Linda narrowed her hazel eyes. “What the hell?” she yelped. “Married?”

“Hmm. It’s time I grew up.”

“Your fans don’t want the Angel of the Opera to be a married man.”

“They adored Pavarotti. And Domingo. Happily married and yet heartthrobs. My public will have to deal with a Grant D’Angelo who doesn’t have a mistress in every city.”

“Not mistress,” she corrected soberly. “Mistress doesn’t strike the correct note of devil-may-care, international glamor. Girlfriend.”

Grant groaned.

Linda laughed. “If your public only knew. But, admit it, there is no PR value in D’Angelo the Musical Monk.”

“You would know. But I have plans,” he said. “I intend to be married by spring. My public will have to settle for Grant D’Angelo paterfamilias Americanus.”

“What plans? Who is she? Carmen Buscelli?”

“Kindly remember that my affair with the adorable Carmen exists only in your publicist’s fertile imagination. You have never met my future wife.” And he was not about to share Genevieve’s name with a woman dedicated to creating news out of his private life. Genevieve was not going to discover she was the chosen bride of the Angel of the Opera from some tabloid.

Linda snorted. “So will you do Don Carlos or not?”

“How many performances?”

“Six.”

Grant thought. “If I have a week or ten days to recover before Sydney. And the same after Milan.”

“You have eight days between Milan and BA. But I was hoping to squeeze in an oratorio in Sydney before Don Carlos. It’s Susanna,” she coaxed.
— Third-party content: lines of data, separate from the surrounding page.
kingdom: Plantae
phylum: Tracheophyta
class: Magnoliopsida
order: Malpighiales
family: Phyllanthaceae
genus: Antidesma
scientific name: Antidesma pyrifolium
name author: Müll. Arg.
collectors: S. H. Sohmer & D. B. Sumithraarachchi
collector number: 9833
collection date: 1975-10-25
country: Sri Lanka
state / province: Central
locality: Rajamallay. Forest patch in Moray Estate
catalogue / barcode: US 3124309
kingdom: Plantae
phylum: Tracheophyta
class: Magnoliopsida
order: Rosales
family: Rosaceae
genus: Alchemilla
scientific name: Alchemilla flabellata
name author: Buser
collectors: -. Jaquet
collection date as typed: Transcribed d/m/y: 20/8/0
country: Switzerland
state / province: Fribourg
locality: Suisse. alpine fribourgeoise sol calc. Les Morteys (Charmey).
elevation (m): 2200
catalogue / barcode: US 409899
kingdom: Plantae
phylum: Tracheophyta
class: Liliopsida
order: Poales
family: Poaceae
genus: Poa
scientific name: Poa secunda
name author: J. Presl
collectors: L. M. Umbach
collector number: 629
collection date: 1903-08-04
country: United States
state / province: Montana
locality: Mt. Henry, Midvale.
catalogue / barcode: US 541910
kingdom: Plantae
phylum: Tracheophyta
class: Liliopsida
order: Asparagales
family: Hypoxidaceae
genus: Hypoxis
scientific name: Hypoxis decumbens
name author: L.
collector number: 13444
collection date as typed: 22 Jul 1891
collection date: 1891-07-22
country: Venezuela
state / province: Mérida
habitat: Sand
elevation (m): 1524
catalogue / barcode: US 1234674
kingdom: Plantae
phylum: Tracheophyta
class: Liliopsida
As always, Handel tempted him, but Linda had to stop overworking him. “Your job is to think of my vocal cords.” Although phoenixes usually enjoyed extremely long lives as singers. Look at his great-grandfather’s example. Benito D’Angelo had sung into his eighties, although the books assumed he had retired at sixty-five. And his recordings sounded as great as Caruso’s.

“Either Susanna or Trovatori, but not both.” He folded his arms.

“We have a contract for Trovatori,” Linda sulked.

“Then no Susanna,” Grant said firmly. “Or no Don Carlos.”

“There’s more prestige in singing Don Carlos,” she allowed.

“Then I don’t see the problem. Shall we go to lunch?”